NORMALLY when I travel to New York City from Providence I drive. I leave the car parked in our old Manhattan neighborhood, and then I use public transportation to get around town. When I'm ready to return home to Rhode Island, there's the car, perched in the East 90s close to the Triboro Bridge. If 1-95 is having a good day, I'm back in Providence three hours and fifteen minutes later or less.

But my last visit was just for lunch in midtown, so I decided to take the train. Even though it's expensive and not that much faster than Amtrak's Regional trains, I chose the Acela because I wanted to try it out. I'm glad I did.

I left at 7:50 a.m. on a mid-August morning. The ride was smooth and quiet and after making short work of the outskirts of Providence we were ripping through the wooded midsection of Rhode Island toward Westerly at an exhilarating pace. On this stretch, at least, the Amtrak flyer is really, really fast.

I sat on the left-hand side of the car by the window so I could admire the shoreline. Still, even my prior trips did not prepare me for the sheer, almost shocking beauty of the sights that went flying past. This is a ride you cannot get bored with.

You get a preview of what's to come as the tracks skirt marinas and coves on Greenwich Bay and in East Greenwich. Then you have to wait until Westerly. From that point on, all the way to New Haven, the water, beach and wetlands views just keep coming.

Connoisseurs rave about the beauty of the Hudson Valley between New York and Albany. It is certainly majestic.
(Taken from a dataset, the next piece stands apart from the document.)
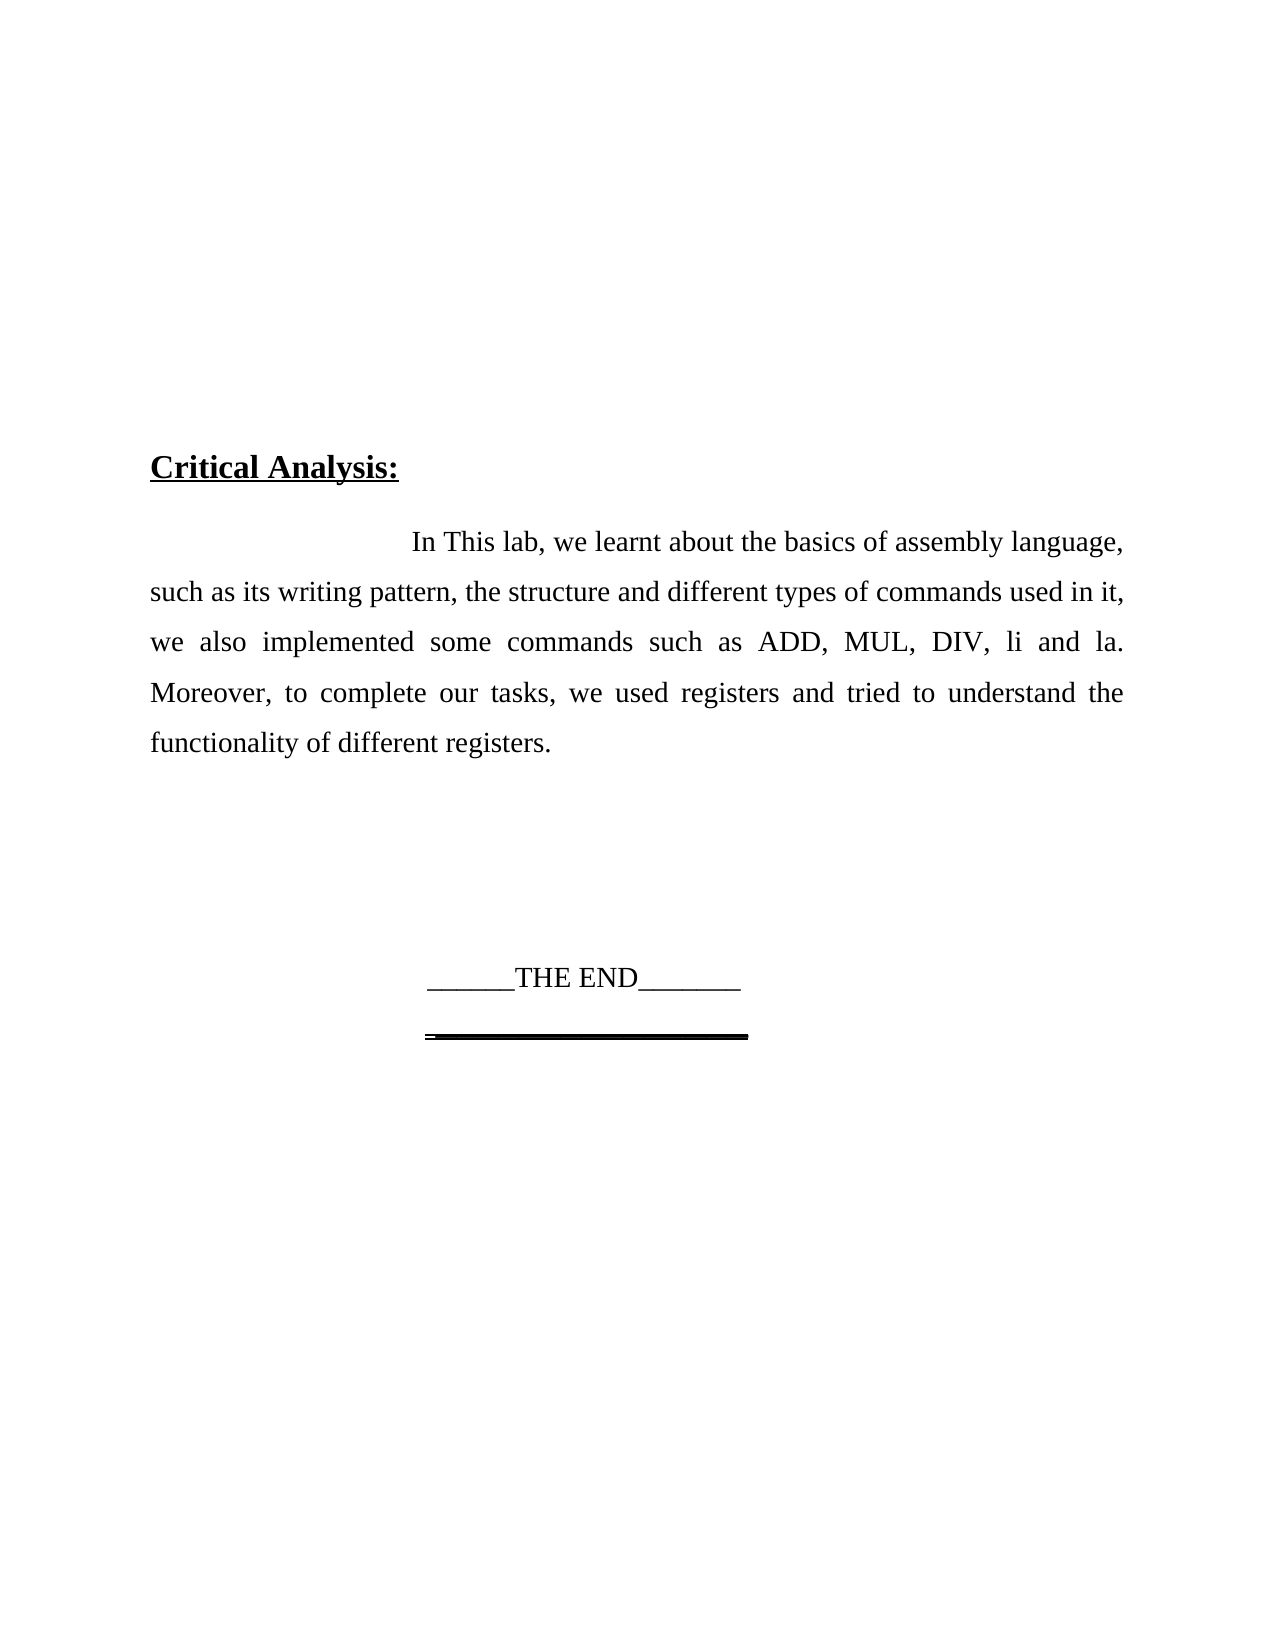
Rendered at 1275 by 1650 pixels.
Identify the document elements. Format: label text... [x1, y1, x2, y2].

But to me, there is no more beautiful train ride on earth than this one, at least early in the morning and late in the afternoon, when the light is right. It's the combination of the awesome and the intimate that makes foreground and background alike compelling.

Even at 125 mph, the vistas are so expansive that you have time to absorb them before they are behind you. And then there's another.

On this particular morning, the sky, clouds and sun created a vast second landscape above the horizon. The still water held the ripples moving across its surface almost frozen. And then every now and then I'd see a skiff with a drowsy fisherman in its stern seat floating over its reflection, green marsh grass tall above.

Ospreys, cormorants, gulls, herons and egrets in profusion paid no attention as the Acela rushed past. In Old Saybrook, there's a lovely observation walk that extends under the Connecticut River railroad bridge into the wetlands there, and morning birders turned to wave at us as we rattled overhead. At Black Point a regatta was forming off the beach and the colorful sails glowed in the clear sunlight like the illuminations in medieval manuscripts. The green of the shoreline foliage was astonishingly intense for August, rich and cool, just as the water looked a dark and purplish blue, then black as hematite in the shadows of the passing clouds.

At Waterford, Conn., looms the Millstone Nuclear Power Plant, but it is an anomaly. For most of the ride to New Haven, the sights are timeless: a kid holding a parent's hand in shallow water, bucket in the other hand to store the morning's haul of clams; an early sunbather stretching out on a towel, finding her place in a summer paperback; a motionless heron, peering intently into the glossy water; the "V" of a motorboat's wake on an inlet as it makes its way to open water; a little girl on a boardwalk jumping up and down in excitement as the train flashes by; a utility crew riding a cherry-picker to the top of a trackside power pole; the church steeple at the center of every shoreline town, reflecting the rising sun above the trees that surround it.

And there is something about the speed of the Acela as it passes by these scenes that makes you focus on them all the more intently. You can't take a picture of them -- not a good one, anyway. Your brain has to make its own record, and as it does so, your emotions become intensely absorbed. I tried to find the salt-box house on Leete's Island Road, in Guilford, where my godfather lived, years ago, and to get a glimpse of the golf course at Pine Orchard, where I caddied for my father.

Glimpses are what I got -- glimpses out of my own past and glimpses of summer New England, 2006, and all the glimpses were too beautiful for me to describe to you. You must ride this train.

John Schenck, a former New York advertising executive, is a Providence-based essayist and poet.